Randomised estimators are defined in a more general setting than in this case and in particular need not be connected with sufficiency. In full generality, a randomised decision rule is a decision rule that returns a random decision for a given observation (or dataset). To reproduce the quote from Lehmann and Casella :
The starting point of a statistical analysis, as formulated in the
preceding sections, is a random observable $X$ taking on values in a
sample space $X$, and a family of possible distributions of $X$. It
often turns out that some part of the data carries no information
about the unknown distribution and that $A$ can therefore be replaced
by some statistic $T = T (A)$ (not necessarily real-valued) without
loss of information. A statistic $T$ is said to be sufficient for $A$,
or for the family $V = \{P_\theta,\ \theta\in\Omega\}$ of possible
distributions of $A$, or for $\theta$, if the conditional distribution
of $A$ given $T = t$ is independent of $\theta$ for all $t$.

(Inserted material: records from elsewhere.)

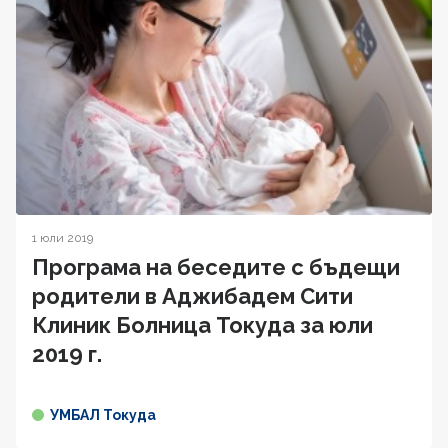
1 юли 2019
Програма на беседите с бъдещи
родители в Аджибадем Сити
Клиник Болница Токуда за юли
2019 г.
УМБАЛ Токуда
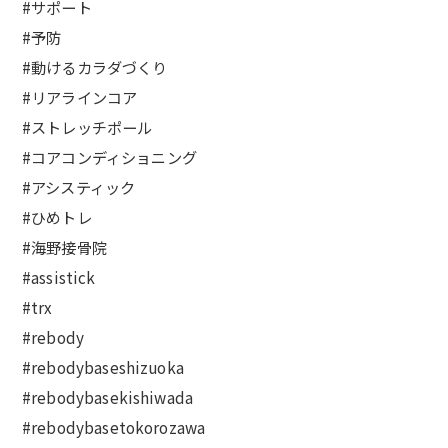
#サポート
#予防
#動けるカラダづくり
#リアラインコア
#ストレッチポール
#コアコンディショニング
#アシスティック
#ひめトレ
#海野接骨院
#assistick
#trx
#rebody
#rebodybaseshizuoka
#rebodybasekishiwada
#rebodybasetokorozawa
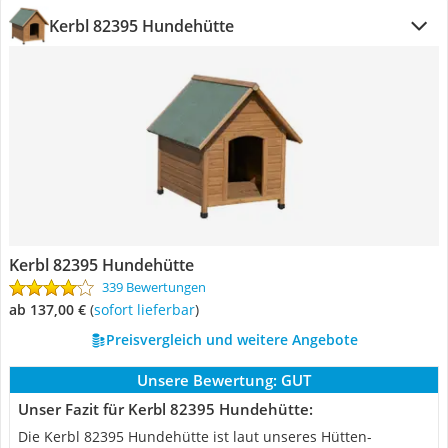
Kerbl 82395 Hundehütte
Kerbl 82395 Hundehütte
339 Bewertungen
ab 137,00 €
(
Sofort lieferbar
)
Preisvergleich und weitere Angebote
Unsere Bewertung:
GUT
Unser Fazit für Kerbl 82395 Hundehütte:
Die Kerbl 82395 Hundehütte ist laut unseres Hütten-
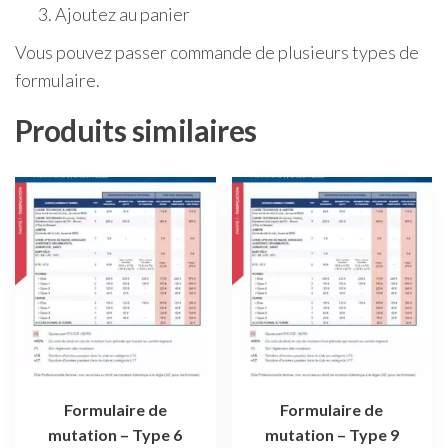
Ajoutez au panier
Vous pouvez passer commande de plusieurs types de
formulaire.
Produits similaires
Formulaire de
Formulaire de
mutation – Type 6
mutation – Type 9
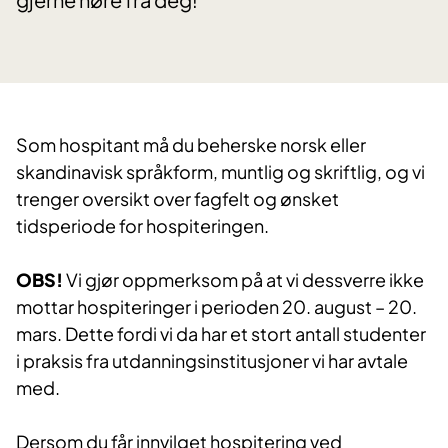
Som hospitant må du beherske norsk eller
skandinavisk språkform, muntlig og skriftlig, og vi
trenger oversikt over fagfelt og ønsket
tidsperiode for hospiteringen.
OBS!
Vi gjør oppmerksom på at vi dessverre ikke
mottar hospiteringer i perioden 20. august – 20.
mars. Dette fordi vi da har et stort antall studenter
i praksis fra utdanningsinstitusjoner vi har avtale
med.
Dersom du får innvilget hospitering ved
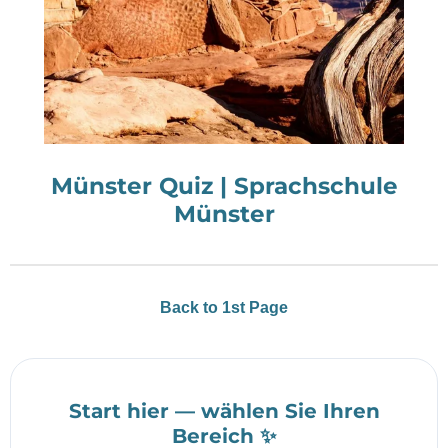
Münster Quiz | Sprachschule
Münster
Back to 1st Page
Start hier — wählen Sie Ihren
Bereich ✨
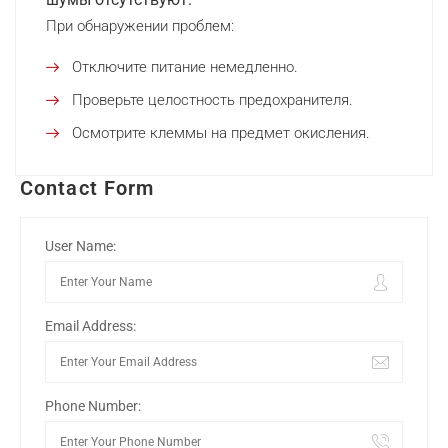
При обнаружении проблем:
Отключите питание немедленно.
Проверьте целостность предохранителя.
Осмотрите клеммы на предмет окисления.
Contact Form
User Name:
Email Address:
Phone Number:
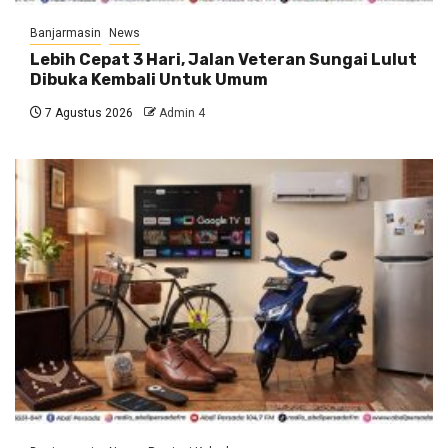
Banjarmasin
News
Lebih Cepat 3 Hari, Jalan Veteran Sungai Lulut
Dibuka Kembali Untuk Umum
7 Agustus 2026
Admin 4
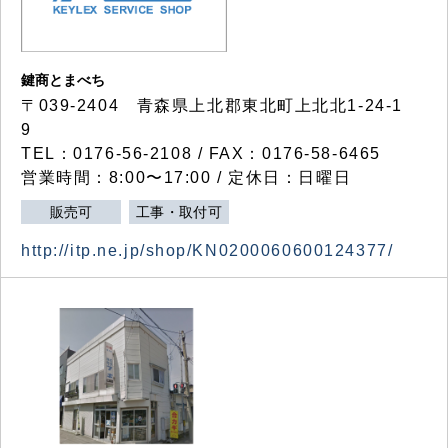
鍵商とまべち
〒039-2404 青森県上北郡東北町上北北1-24-1
9
TEL：0176-56-2108 / FAX：0176-58-6465
営業時間：8:00〜17:00 / 定休日：日曜日
販売可
工事・取付可
http://itp.ne.jp/shop/KN0200060600124377/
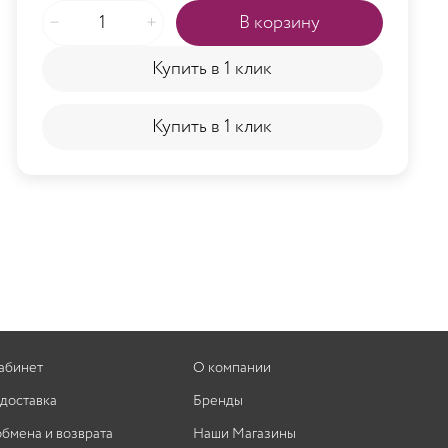
В корзину
Купить в 1 клик
Купить в 1 клик
абинет
О компании
 доставка
Бренды
обмена и возврата
Наши Магазины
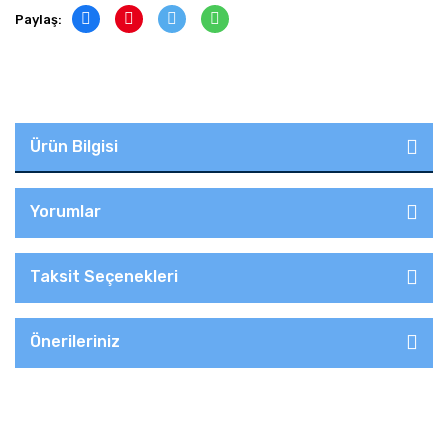
Paylaş:
Ürün Bilgisi
Yorumlar
Taksit Seçenekleri
Önerileriniz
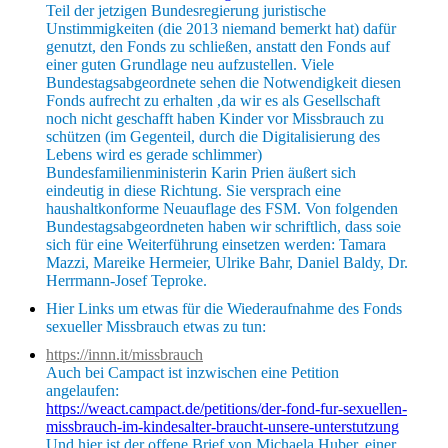
Teil der jetzigen Bundesregierung juristische
Unstimmigkeiten (die 2013 niemand bemerkt hat) dafür
genutzt, den Fonds zu schließen, anstatt den Fonds auf
einer guten Grundlage neu aufzustellen. Viele
Bundestagsabgeordnete sehen die Notwendigkeit diesen
Fonds aufrecht zu erhalten ,da wir es als Gesellschaft
noch nicht geschafft haben Kinder vor Missbrauch zu
schützen (im Gegenteil, durch die Digitalisierung des
Lebens wird es gerade schlimmer)
Bundesfamilienministerin Karin Prien äußert sich
eindeutig in diese Richtung. Sie versprach eine
haushaltkonforme Neuauflage des FSM. Von folgenden
Bundestagsabgeordneten haben wir schriftlich, dass soie
sich für eine Weiterführung einsetzen werden: Tamara
Mazzi, Mareike Hermeier, Ulrike Bahr, Daniel Baldy, Dr.
Herrmann-Josef Teproke.
Hier Links um etwas für die Wiederaufnahme des Fonds
sexueller Missbrauch etwas zu tun:
https://innn.it/missbrauch
Auch bei Campact ist inzwischen eine Petition
angelaufen:
https://weact.campact.de/petitions/der-fond-fur-sexuellen-
missbrauch-im-kindesalter-braucht-unsere-unterstutzung
Und hier ist der offene Brief von Michaela Huber, einer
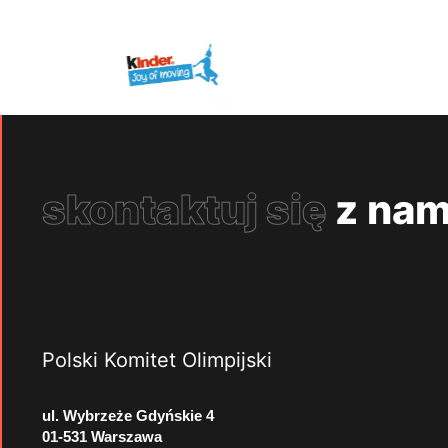
skontaktuj się
z nam
Polski Komitet Olimpijski
ul. Wybrzeże Gdyńskie 4
01-531 Warszawa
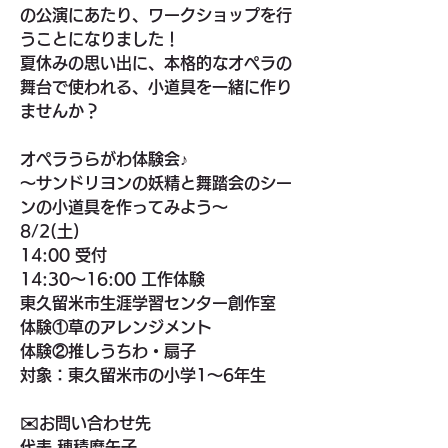
の公演にあたり、ワークショップを行
うことになりました！
夏休みの思い出に、本格的なオペラの
舞台で使われる、小道具を一緒に作り
ませんか？
オペラうらがわ体験会♪
～サンドリヨンの妖精と舞踏会のシー
ンの小道具を作ってみよう～
8/2(土)
14:00 受付
14:30～16:00 工作体験
東久留米市生涯学習センター創作室
体験①草のアレンジメント
体験②推しうちわ・扇子
対象：東久留米市の小学1～6年生
✉️お問い合わせ先
代表 穂積磨矢子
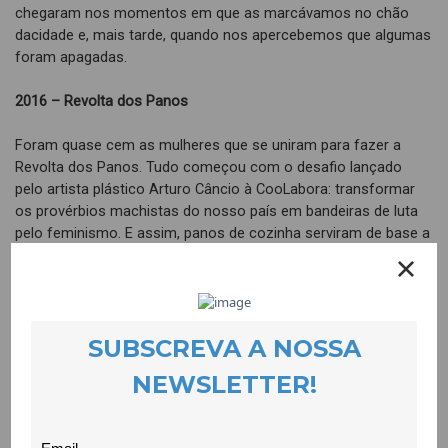
chegaram nos momentos em que as marcávamos no chão
dacidade e, mais tarde, quando nos apercebemos que algumas
foram apagadas.
2016 – Revolta dos Panos
Foram quase cem as mulheres que se uniram para fazer a
Revolta dos Panos. Tudo começou com o desafio lançado
pelo artista plástico Arturo Câncio à CooLabora: transformar
os provérbios machistas do nosso país em bandeiras de luta
pelo feminismo. E assim, panos de cozinha serviram de base a
provérbios bordados em letras grandes que causaram impacto
ainda maior a quem com eles se cruzava.
2016 – Fórum Altamente
Fórum Jovem Altamente – uma iniciativa doprojecto Quero Ser
Mais E6G que envolveu jovens do Tortosendo e de
projectoscongéneres na criação de um manifesto jovem. Um
evento criativo que recorreu àsartes do teatro e expressão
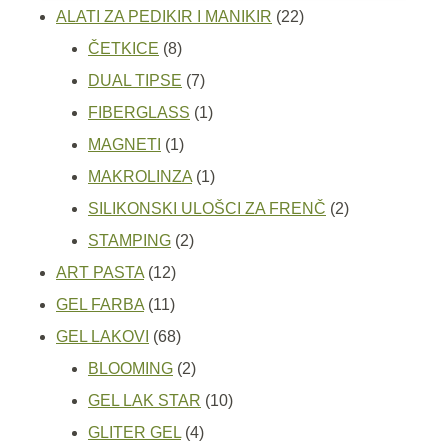
22
ALATI ZA PEDIKIR I MANIKIR
22
8
proizvoda
ČETKICE
8
proizvoda
7
DUAL TIPSE
7
proizvoda
1
FIBERGLASS
1
1
proizvod
MAGNETI
1
proizvod
1
MAKROLINZA
1
proizvod
2
SILIKONSKI ULOŠCI ZA FRENČ
2
2
proizvoda
STAMPING
2
12
proizvoda
ART PASTA
12
11
proizvoda
GEL FARBA
11
proizvoda
68
GEL LAKOVI
68
proizvoda
2
BLOOMING
2
proizvoda
10
GEL LAK STAR
10
4
proizvoda
GLITER GEL
4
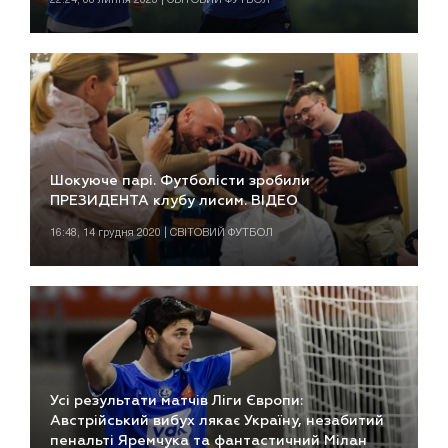
Шокуюче парі. Футболісти зробили
ПРЕЗИДЕНТА клубу лисим. ВІДЕО
16:48, 14 грудня 2020 | СВІТОВИЙ ФУТБОЛ
Усі результати матчів Ліги Європи:
Австрійський вибух лякає Україну, незабитий
пенальті Яремчука та фантастичний Мілан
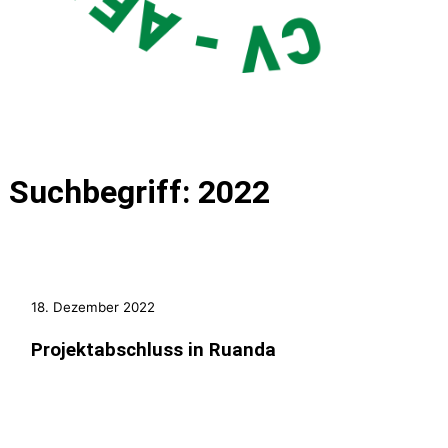
Suchbegriff: 2022
18. Dezember 2022
Projektabschluss in Ruanda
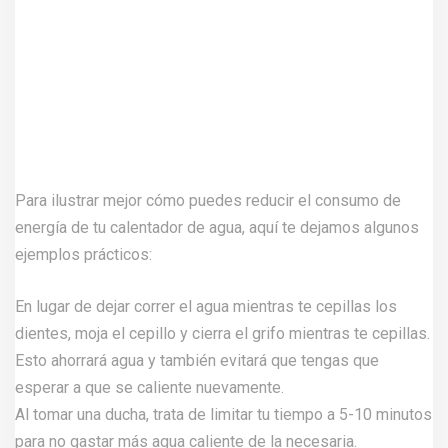
Para ilustrar mejor cómo puedes reducir el consumo de
energía de tu calentador de agua, aquí te dejamos algunos
ejemplos prácticos:
En lugar de dejar correr el agua mientras te cepillas los
dientes, moja el cepillo y cierra el grifo mientras te cepillas.
Esto ahorrará agua y también evitará que tengas que
esperar a que se caliente nuevamente.
Al tomar una ducha, trata de limitar tu tiempo a 5-10 minutos
para no gastar más agua caliente de la necesaria.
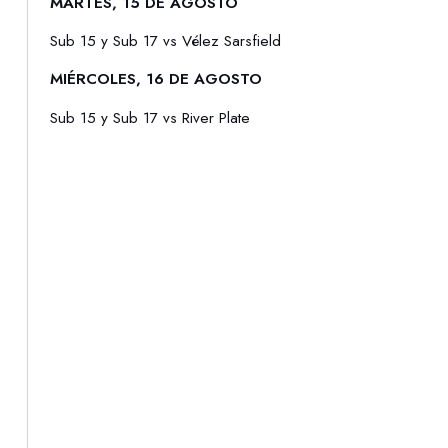
MARTES, 15 DE AGOSTO
Sub 15 y Sub 17 vs Vélez Sarsfield
MIÉRCOLES, 16 DE AGOSTO
Sub 15 y Sub 17 vs River Plate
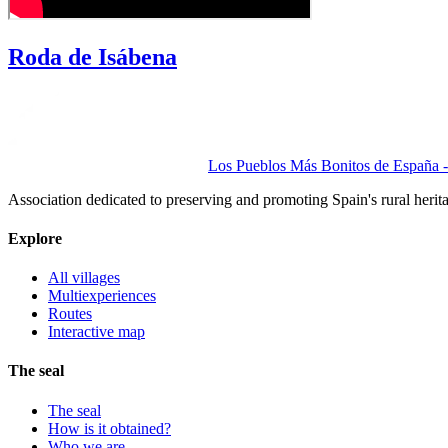
Roda de Isábena
Los Pueblos Más Bonitos de España - 
Association dedicated to preserving and promoting Spain's rural herit
Explore
All villages
Multiexperiences
Routes
Interactive map
The seal
The seal
How is it obtained?
Who we are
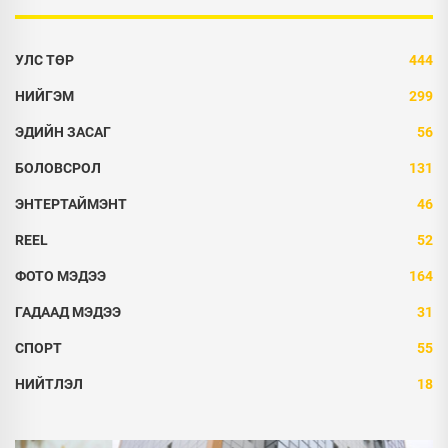
УЛС ТӨР
444
НИЙГЭМ
299
ЭДИЙН ЗАСАГ
56
БОЛОВСРОЛ
131
ЭНТЕРТАЙМЭНТ
46
REEL
52
ФОТО МЭДЭЭ
164
ГАДААД МЭДЭЭ
31
СПОРТ
55
НИЙТЛЭЛ
18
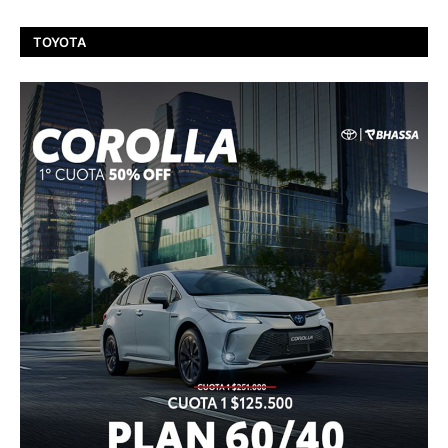
TOYOTA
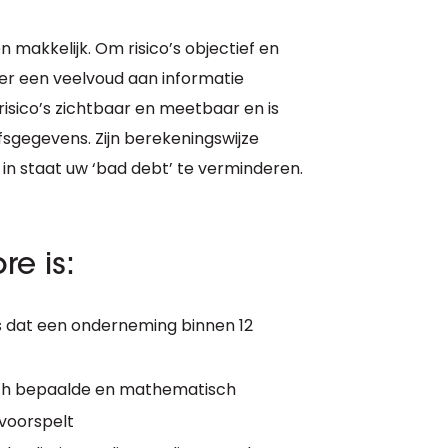
n makkelijk. Om risico’s objectief en
er een veelvoud aan informatie
isico’s zichtbaar en meetbaar en is
fsgegevens. Zijn berekeningswijze
u in staat uw ‘bad debt’ te verminderen.
e is:
s dat een onderneming binnen 12
isch bepaalde en mathematisch
 voorspelt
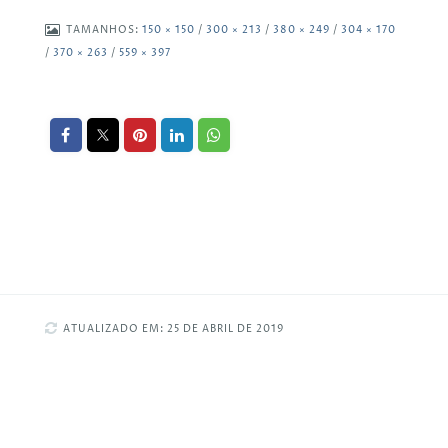
TAMANHOS:
150 × 150
/
300 × 213
/
380 × 249
/
304 × 170
/
370 × 263
/
559 × 397
ATUALIZADO EM: 25 DE ABRIL DE 2019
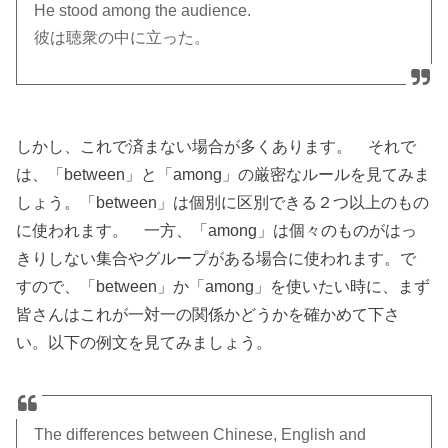
He stood among the audience.
彼は聴衆の中に立った。
しかし、これで済まない場合が多くあります。 それで
は、「between」と「among」の厳密なルールを見てみま
しょう。「between」は個別に区別できる２つ以上のもの
に使われます。 一方、「among」は個々のものがはっ
きりしない集合やグループがある場合に使われます。で
すので、「between」か「among」を使いたい時に、まず
皆さんはこれが一対一の関係かどうかを確かめて下さ
い。以下の例文を見てみましょう。
The differences between Chinese, English and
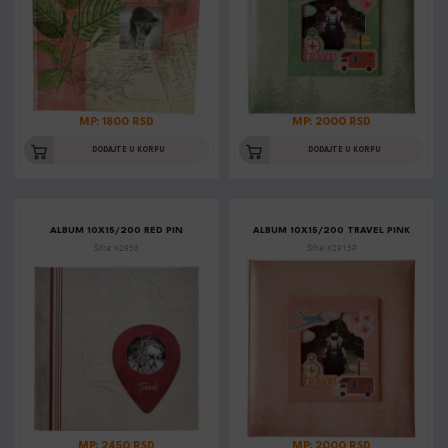
MP: 1800 RSD
MP: 2000 RSD
DODAJTE U KORPU
DODAJTE U KORPU
ALBUM 10X15/200 RED PIN
ALBUM 10X15/200 TRAVEL PINK
Šifra: K2956
Šifra: K2913P
MP: 2450 RSD
MP: 2000 RSD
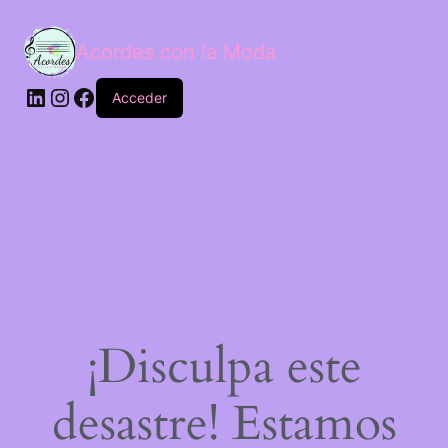
Acordes con la Moda
Acceder
¡Disculpa este
desastre! Estamos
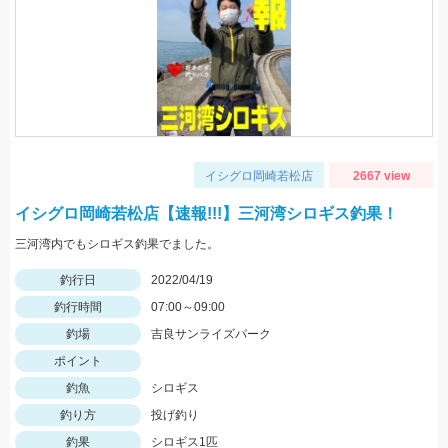
イシグロ岡崎若松店
2667 view
イシグロ岡崎若松店【速報!!!】三河湾シロギス釣果！
三河湾内でもシロギス釣果でました。
釣行日
2022/04/19
釣行時間
07:00～09:00
釣場
吉良サンライズパーク
ポイント
釣魚
シロギス
釣り方
投げ釣り
釣果
シロギス1匹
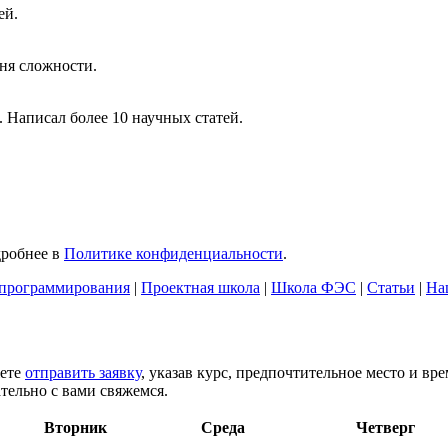
ей.
ня сложности.
 Написал более 10 научных статей.
дробнее в
Политике конфиденциальности
.
программирования
|
Проектная школа
|
Школа ФЭС
|
Статьи
|
На
жете
отправить заявку
, указав курс, предпочтительное место и вр
тельно с вами свяжемся.
Вторник
Среда
Четверг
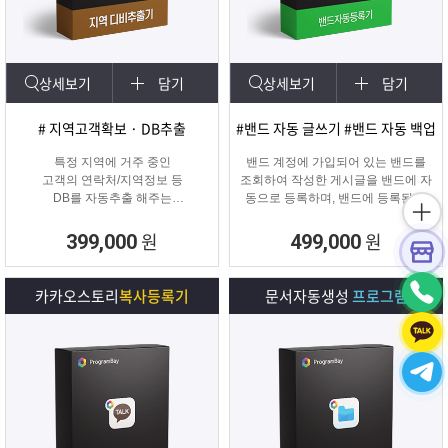
상세보기
담기
상세보기
담기
# 지역고객확보 · DB추출
#밴드 자동 글쓰기 #밴드 자동 백업
특정 지역에 거주 중인
밴드 계정에 가입되어 있는 밴드를
고객의 연락처/지역정보 등
조회하여 작성한 게시글을 밴드에 자
DB를 자동추출 해주는
동으로 등록하며, 밴드에 등록된 게
타겟 마케팅 프로그램
시물을 백업하여 파일로 저장하거나
다른 계정의 밴드에 자동으로 글을
원
원
399,000
499,000
복사할 수 있는 프로그램입니다.
카카오스토리
복사등록기
문서자동생성
프로그램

This definition is not quite precise and we shall return to it later
in this section. However, consider first in what sense a sufficient
statistic $T$ contains all the information about $\theta$ contained in
$A$. For that purpose, suppose that an investigator reports the value
of $T$, but on being asked for the full data, admits that they have
been discarded. In an effort at reconstruction, one can use a random
mechanism (such as a pseudo-random number generator) to obtain a
random quantity $X'$ distributed according to the conditional
distribution of $X$ given $t$. (This would not be possible, of course,
if the conditional distribution depended on the unknown $\theta$.)
Then the unconditional distribution of $X’$ is the same as that of $X$
, that is, $$ P_0 (X' \in A) = P_\theta (X \in A)\quad\text{for all
}A, $$ regardless of the value of $\theta$. Hence, from a knowledge
of $T$ alone, it is possible to construct a quantity $X'$ which is
completely equivalent to the original $X$. Since $X$ and $X'$ have the
same distribution for all $\theta$ , they provide exactly the same
information about $\theta$ (for example, the estimators $\delta(X)$
and $\delta(X')$ have identical distributions for any $\theta$).
The estimator $\delta(X')$ is possibly random given the observed realisation $t$ of $T(X)$. Each time $\delta(X')$ is considered, unless $\delta(X')=\delta(X)$ with probability one, a different realisation occurs. This means that $\delta(X')$ is a random variable for the observed realisation of the original data $X$, rather than a deterministic value, which explains for the following quote where the notion of randomised estimator is introduced.
The construction of $X’$ is, in general, effected with the help of an
independent random mechanism. An estimator $S(X')$ depends,
therefore, not only on $T$ but also on this mechanism. It is thus not
an estimator as defined in Section 1, but a randomized estimator.
Quite generally, if $X$ is the basic random observable, a randomized
estimator of $g(\theta)$ is a rule which assigns to each possible
outcome $x$ of $X$ a random variable $Y(x)$ with a known distribution.
When $X = x$, an observation of $Y(x)$ will be taken and will
constitute the estimate of $g(\theta)$. The risk, defined by (1.10),
of the resulting estimator is then $$ \int_{\mathcal X}\int_\mathcal{Y} L(\theta , y)dP_Y(y|X=x) dP_X(x;\theta, $$ where the probability measure in
the inside integral does not depend on $\theta$.
In the special case of the Normal distribution proposed in the question,
- the new sample $(X_1^\prime,\ldots,X_n^\prime)$ is generated conditional on $T(X^\prime)=\bar X$ and therefore $\bar{X^\prime}=\bar X$. In particular, if $\delta(X)=\bar X$, then $\delta(X^\prime)=\bar X$
- the proposed estimator $\delta(X^\prime)$, namely the sample mean, is then non-randomised, which definitely cancels the appeal of the example! If instead, the median of the sample was considered as the estimator of the mean $\mu$, the estimator $\delta(X^\prime)$ would then be truly randomised, since the new normal sample $X^\prime$ would differ from $X$ and the median would remain random conditional on $\bar X$. (With expectation $\bar X$, though.)